Check if a list has exclusively duplicate elements (i.e., no unique elements)

Question

I have an array with an even number of ints and want to check if all of those elements are 'paired', ie [0, 1, 0, 1] has a pair of 1s and a pair of 0s vs [0, 1, 1, 2] has only one 0 and one 2.

My first thought was to cast it to a set and check if the set had a length of half of the original:

def isPaired(arr):
    return len(arr) / 2 == len(set(arr)

But that's incorrect if the arr is [0, 1, 0, 0].

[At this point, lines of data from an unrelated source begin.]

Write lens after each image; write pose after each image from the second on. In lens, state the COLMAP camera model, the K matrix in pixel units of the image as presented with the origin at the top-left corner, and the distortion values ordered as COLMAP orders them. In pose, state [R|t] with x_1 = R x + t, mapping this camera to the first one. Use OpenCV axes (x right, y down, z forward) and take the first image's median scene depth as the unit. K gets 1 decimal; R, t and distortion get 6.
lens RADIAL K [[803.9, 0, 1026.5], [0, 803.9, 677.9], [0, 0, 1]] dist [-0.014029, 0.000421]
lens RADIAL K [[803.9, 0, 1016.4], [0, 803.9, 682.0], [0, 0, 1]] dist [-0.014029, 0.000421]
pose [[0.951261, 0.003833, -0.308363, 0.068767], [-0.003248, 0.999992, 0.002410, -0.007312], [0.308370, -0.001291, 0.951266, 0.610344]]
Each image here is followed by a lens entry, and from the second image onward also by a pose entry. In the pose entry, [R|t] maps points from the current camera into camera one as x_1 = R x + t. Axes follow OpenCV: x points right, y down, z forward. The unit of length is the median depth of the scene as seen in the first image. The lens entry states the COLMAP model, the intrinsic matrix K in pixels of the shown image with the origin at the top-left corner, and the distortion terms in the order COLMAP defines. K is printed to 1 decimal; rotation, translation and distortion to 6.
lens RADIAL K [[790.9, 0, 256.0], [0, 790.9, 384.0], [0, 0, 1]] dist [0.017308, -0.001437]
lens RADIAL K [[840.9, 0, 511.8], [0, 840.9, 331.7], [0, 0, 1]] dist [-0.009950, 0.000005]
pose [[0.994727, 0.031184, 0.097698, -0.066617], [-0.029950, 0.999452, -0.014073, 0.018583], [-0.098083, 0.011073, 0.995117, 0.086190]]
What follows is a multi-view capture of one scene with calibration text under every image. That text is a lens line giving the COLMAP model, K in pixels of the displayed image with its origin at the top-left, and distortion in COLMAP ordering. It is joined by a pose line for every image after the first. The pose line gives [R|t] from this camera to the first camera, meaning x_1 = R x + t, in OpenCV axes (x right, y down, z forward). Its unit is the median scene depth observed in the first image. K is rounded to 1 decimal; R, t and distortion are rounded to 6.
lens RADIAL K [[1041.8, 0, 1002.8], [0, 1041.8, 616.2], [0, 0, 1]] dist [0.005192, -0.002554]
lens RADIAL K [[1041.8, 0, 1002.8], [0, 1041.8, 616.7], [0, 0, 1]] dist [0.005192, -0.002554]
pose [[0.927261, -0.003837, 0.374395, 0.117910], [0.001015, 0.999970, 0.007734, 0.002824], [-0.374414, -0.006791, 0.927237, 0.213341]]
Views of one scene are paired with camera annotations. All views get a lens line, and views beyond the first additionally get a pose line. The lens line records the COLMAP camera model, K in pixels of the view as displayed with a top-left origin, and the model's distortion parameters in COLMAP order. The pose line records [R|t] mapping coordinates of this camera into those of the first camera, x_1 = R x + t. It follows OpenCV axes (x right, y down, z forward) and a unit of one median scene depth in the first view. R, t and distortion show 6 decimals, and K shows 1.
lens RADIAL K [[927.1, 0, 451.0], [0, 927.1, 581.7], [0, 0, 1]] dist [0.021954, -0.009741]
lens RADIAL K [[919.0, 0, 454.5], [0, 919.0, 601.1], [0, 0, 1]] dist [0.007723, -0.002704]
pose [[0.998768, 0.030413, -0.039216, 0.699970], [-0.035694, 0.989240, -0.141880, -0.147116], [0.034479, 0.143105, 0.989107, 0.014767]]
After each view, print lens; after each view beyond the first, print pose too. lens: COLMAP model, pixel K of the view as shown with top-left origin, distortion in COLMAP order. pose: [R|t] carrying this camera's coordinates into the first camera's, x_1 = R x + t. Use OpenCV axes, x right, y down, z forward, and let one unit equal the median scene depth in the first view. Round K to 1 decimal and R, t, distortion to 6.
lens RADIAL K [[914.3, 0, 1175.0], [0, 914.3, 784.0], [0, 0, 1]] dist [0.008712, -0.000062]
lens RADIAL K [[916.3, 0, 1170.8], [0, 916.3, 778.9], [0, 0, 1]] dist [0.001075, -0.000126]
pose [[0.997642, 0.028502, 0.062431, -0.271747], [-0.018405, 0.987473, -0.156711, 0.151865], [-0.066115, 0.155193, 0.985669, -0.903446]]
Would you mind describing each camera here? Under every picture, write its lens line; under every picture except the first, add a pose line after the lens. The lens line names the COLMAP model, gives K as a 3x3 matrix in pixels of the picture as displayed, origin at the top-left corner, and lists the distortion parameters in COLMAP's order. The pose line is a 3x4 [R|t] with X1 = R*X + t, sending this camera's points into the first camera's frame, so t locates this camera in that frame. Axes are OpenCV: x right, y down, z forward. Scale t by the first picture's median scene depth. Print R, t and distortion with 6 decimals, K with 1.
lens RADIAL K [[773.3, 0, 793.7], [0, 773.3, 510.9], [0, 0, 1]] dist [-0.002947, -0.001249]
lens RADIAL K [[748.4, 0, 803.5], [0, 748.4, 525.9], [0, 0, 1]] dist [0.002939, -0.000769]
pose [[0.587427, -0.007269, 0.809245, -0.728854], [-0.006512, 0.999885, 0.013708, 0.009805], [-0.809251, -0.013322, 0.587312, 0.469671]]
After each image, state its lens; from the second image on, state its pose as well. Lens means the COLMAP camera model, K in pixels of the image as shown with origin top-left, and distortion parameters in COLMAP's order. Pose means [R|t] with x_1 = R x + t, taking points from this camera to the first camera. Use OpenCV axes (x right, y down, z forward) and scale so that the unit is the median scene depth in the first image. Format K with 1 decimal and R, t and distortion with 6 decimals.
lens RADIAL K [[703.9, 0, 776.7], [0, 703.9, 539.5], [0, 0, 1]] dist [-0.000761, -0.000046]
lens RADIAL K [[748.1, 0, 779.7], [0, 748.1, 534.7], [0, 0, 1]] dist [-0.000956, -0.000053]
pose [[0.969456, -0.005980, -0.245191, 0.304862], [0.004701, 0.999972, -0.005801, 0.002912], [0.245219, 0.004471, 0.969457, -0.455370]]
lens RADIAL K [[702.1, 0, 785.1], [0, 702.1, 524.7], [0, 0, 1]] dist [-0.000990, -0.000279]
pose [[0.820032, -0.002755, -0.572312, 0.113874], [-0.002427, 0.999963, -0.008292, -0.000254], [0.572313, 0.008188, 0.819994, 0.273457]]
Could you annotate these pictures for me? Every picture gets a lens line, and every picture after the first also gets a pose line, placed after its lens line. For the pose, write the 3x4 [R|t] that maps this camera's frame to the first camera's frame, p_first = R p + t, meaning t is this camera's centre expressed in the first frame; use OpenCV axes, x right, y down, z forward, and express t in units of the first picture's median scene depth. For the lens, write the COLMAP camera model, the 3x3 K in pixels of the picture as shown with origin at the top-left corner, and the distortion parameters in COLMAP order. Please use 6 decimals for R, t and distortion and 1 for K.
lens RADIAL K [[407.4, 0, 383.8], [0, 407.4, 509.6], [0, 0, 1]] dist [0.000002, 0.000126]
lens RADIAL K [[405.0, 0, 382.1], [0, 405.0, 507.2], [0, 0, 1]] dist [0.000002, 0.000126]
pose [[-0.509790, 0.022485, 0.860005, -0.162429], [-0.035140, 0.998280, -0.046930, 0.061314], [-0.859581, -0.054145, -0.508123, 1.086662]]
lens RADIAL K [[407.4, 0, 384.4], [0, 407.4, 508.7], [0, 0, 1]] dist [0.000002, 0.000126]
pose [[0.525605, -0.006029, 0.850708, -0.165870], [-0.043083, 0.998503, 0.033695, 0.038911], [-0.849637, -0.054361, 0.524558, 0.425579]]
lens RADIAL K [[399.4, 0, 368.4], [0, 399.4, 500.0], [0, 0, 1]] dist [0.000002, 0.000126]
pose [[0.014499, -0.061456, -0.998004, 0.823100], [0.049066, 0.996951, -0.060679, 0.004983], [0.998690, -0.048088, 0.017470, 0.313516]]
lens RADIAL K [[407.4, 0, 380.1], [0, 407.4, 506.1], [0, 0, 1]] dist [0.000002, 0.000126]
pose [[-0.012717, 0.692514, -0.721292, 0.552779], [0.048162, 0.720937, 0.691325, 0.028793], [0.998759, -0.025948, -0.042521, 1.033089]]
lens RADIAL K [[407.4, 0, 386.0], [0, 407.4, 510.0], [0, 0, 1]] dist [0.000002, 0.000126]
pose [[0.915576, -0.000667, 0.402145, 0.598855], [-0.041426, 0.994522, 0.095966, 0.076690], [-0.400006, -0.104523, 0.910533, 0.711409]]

my next thought was to sort the array, and compare each even-numbered index with the next index:

def isPaired(arr):
    arr.sort
    for i in range(0, len(arr) - 1):
        if i % 2 == 0 && arr[i] != arr[i+1]:
            return False
    return True

This works, but the runtime is at least the runtime of the sort. Is there a solution to this problem without sorting the array?

Answer 1

This uses less memory:

INPUT = [0, 1, 0 , 1]

odd = set()
for n in INPUT:
    if n in odd: 
        odd.remove(n)
    else:
        odd.add(n)

print(not odd)

It accepts [1,1,1,1] as two pairs.

Answer 2

def have_pairs(a):
    temp_dict = dict()
    for i in a:
        if i in temp_dict:
            temp_dict[i] += 1
        else:
            temp_dict[i] = 1
    frequency = temp_dict.values()
    pairs = True
    for i in frequency:
        if i % 2 == 1:
            pairs = False
            break
    return pairs


a = [1, 1, 2, 3, 3, 2]
print(have_pairs(a))
# True

a = [1, 1, 2, 3, 3]
print(have_pairs(a))
# False

Answer 3

You can use a Counter like this:

from collections import Counter
all(c % 2 == 0 for c in Counter([0, 1, 0, 1]).values())
# True

You can also sort and then compare consecutive elements:

l = sorted([0, 1, 0, 1])
all(x == y for x, y in zip(l[::2], l[1::2]))
# True

Complexity wise, prefer the first option since its worst case complexity is only linear.